The Case of Bradley Manning

The case of Bradley Manning is an illustrative example of how even the most secure agencies can be compromised from the inside. Private Manning worked as an intelligence analyst in the U.S. Army two years after enlisting in 2007. Then, in 2009, a major leak occurred that disclosed millions of classified documents from the military’s databases to the now-famous government leak website, Wikileaks. The identification of the source was unknown until Bradley Manning himself disclosed he was the source to a civilian. The conversations about that activity, and other functions Manning had in the military, were primarily out of boredom and disillusionment with the U.S. Army and its role in the Middle East. That discussion disclosing Manning as the source was then reported by the civilian, and Manning was arrested. He was eventually charged and sentenced to 35 years incarceration in a court martial for his actions releasing intelligence material. However, outgoing President Barack Obama decided to pardon Manning.

That Manning was pardoned or that he committed the damage he did to U.S. intelligence is beside the point. The real takeaway here is that he did not trip any flags during his enlistment, screening, and subsequent assignment to intelligence. And then, without any warning, Manning ends up becoming the source one of the top five most famous intelligence leaks in U.S. military history via the internet.

We all want to think the best of the employees and contractors who support our businesses. As a result, most employee policies are written with the assumption that no action will be taken until a threshold is met of unacceptable behavior. However, companies cannot reasonably operate with blind trust either, especially when managing sensitive data information. As in the case of Manning, it only took one action and one flash drive to walk away with as much as was lost in that case. So companies need to be proactive as well.

### LISTED ENTRIES
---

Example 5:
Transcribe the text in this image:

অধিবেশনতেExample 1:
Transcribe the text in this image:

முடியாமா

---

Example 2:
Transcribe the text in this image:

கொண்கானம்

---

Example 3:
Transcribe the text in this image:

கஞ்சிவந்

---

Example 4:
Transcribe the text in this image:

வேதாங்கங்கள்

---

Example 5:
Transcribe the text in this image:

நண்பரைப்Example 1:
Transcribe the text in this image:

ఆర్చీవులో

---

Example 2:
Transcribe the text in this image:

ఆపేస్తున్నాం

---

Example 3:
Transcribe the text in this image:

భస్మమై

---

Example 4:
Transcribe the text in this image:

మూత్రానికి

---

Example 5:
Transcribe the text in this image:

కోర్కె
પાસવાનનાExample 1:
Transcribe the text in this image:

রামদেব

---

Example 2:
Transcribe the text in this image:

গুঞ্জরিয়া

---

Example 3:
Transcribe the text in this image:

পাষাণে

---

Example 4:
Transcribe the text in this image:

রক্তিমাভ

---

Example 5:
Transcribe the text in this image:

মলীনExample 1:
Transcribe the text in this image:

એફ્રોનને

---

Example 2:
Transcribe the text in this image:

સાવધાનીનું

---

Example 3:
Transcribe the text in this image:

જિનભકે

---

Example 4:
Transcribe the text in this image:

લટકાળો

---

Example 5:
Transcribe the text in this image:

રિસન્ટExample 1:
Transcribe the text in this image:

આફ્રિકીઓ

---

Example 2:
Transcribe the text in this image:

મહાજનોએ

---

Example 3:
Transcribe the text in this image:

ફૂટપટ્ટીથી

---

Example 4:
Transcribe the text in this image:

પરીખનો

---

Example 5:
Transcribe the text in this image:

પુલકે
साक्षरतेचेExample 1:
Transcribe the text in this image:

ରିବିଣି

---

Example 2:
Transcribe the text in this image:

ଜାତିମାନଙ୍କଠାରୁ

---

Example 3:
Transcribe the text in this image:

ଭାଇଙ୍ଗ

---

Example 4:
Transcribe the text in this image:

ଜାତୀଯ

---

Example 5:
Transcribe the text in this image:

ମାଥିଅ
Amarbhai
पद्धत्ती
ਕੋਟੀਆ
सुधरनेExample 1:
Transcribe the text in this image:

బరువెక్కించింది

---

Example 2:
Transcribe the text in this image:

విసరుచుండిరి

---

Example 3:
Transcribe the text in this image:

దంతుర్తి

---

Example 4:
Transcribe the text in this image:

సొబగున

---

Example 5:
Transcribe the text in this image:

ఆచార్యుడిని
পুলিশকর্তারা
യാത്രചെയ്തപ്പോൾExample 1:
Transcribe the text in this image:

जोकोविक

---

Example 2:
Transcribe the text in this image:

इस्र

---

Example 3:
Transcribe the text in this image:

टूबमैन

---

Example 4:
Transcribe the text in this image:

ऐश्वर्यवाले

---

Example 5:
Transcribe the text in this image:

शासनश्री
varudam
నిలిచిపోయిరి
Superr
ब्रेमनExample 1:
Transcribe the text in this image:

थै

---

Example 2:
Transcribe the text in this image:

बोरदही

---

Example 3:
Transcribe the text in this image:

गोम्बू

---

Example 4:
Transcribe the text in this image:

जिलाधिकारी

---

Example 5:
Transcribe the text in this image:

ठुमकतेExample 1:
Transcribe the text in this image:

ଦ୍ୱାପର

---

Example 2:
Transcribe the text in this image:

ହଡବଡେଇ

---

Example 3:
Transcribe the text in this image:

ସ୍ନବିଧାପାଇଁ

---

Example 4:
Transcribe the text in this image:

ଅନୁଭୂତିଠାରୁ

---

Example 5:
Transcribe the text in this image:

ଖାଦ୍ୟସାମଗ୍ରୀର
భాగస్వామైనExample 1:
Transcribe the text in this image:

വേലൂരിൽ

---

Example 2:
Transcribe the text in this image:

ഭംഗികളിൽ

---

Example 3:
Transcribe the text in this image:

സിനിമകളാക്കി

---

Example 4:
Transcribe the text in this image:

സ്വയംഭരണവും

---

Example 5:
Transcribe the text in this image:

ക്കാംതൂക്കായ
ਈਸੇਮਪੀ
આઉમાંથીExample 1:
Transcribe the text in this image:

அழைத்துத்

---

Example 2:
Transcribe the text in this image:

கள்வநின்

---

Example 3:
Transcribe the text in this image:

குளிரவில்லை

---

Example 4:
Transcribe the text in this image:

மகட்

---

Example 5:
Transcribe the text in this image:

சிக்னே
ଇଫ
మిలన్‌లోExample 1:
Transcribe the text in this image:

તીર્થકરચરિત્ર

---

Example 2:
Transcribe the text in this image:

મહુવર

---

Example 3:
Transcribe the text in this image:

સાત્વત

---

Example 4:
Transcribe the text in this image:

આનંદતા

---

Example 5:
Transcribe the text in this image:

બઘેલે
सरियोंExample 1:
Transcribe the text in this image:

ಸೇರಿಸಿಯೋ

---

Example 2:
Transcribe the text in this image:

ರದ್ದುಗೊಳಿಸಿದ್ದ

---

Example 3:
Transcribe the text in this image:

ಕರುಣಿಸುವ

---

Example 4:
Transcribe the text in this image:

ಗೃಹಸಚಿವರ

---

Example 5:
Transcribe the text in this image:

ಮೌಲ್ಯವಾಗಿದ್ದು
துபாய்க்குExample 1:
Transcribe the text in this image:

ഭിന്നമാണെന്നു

==

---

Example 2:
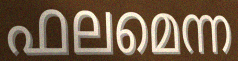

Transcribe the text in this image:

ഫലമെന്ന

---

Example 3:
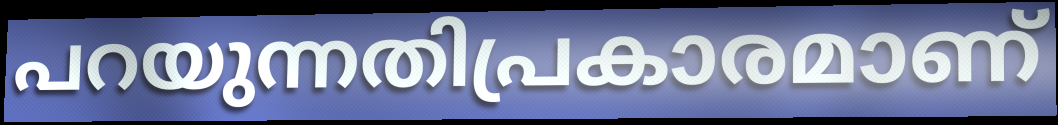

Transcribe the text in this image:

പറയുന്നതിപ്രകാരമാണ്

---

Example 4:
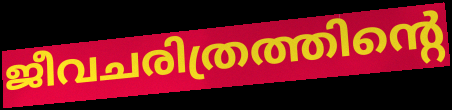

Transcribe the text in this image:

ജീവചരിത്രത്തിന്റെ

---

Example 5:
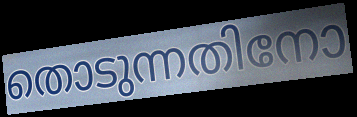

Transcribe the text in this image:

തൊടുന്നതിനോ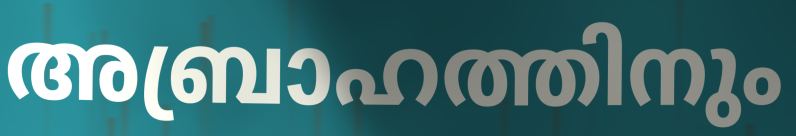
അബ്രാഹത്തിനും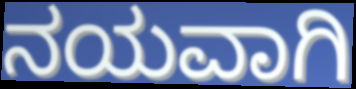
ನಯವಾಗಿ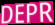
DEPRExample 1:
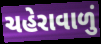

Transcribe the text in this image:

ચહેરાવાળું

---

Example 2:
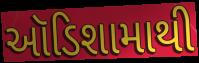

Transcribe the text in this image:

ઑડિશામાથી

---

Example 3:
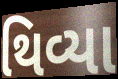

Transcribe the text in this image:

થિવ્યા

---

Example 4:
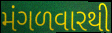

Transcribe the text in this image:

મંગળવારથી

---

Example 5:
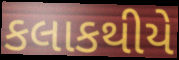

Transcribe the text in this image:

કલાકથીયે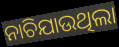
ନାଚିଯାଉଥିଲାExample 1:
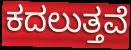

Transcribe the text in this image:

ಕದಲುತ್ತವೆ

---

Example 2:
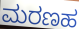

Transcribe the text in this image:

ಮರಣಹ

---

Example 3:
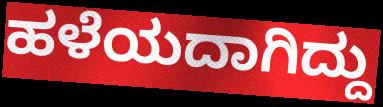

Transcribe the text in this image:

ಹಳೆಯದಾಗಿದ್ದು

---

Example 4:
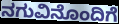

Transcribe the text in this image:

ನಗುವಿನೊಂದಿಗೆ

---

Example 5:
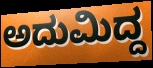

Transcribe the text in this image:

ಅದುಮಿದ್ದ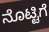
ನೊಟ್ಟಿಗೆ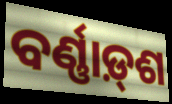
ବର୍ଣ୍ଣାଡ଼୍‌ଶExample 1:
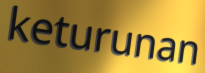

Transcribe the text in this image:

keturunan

### TO DO
1 > From the passage on the Bradley Manning case, copy down the part that opens with the words containing "That Manning was" and closes with "via the internet.".
2 > Carry the passage on the Bradley Manning case forward, starting right after its last sentence.
You won't need the listing for any of this.

### ANSWERS GIVEN
1 >
That Manning was pardoned or that he committed the damage he did to U.S. intelligence is beside the point. The real takeaway here is that he did not trip any flags during his enlistment, screening, and subsequent assignment to intelligence. And then, without any warning, Manning ends up becoming the source one of the top five most famous intelligence leaks in U.S. military history via the internet.

2 >
Begin with One, Two, Three

There are ways to stop data losses from the inside before they occur without having to be suspicious of good employees. Here are three of them:

1) Modularization of data access is a key defense.

By effectively limiting an employee to only the data area in the network needed to do his or her job, the employee cannot access anything else. This can be done through both network login authorizations, as well as pass-keys to different parts of the office building.

2) Keep logs of large data movements.

By having your network administrators can keep regular records of large data changes, you would be able to highlight issues to look into, such as large data transfers at night or on the weekend when nobody would regularly be working or connecting.

3) Learn to be proactive with training.

Companies can follow up regularly with training to teach employees to notice and proactively warn their superiors when they see something wrong. Employees are typically eager to help in this way because they are seen as part of the company defense to protect it and their own livelihood. This approach focuses on personal investment in the issue, which often gains very strong support in practice.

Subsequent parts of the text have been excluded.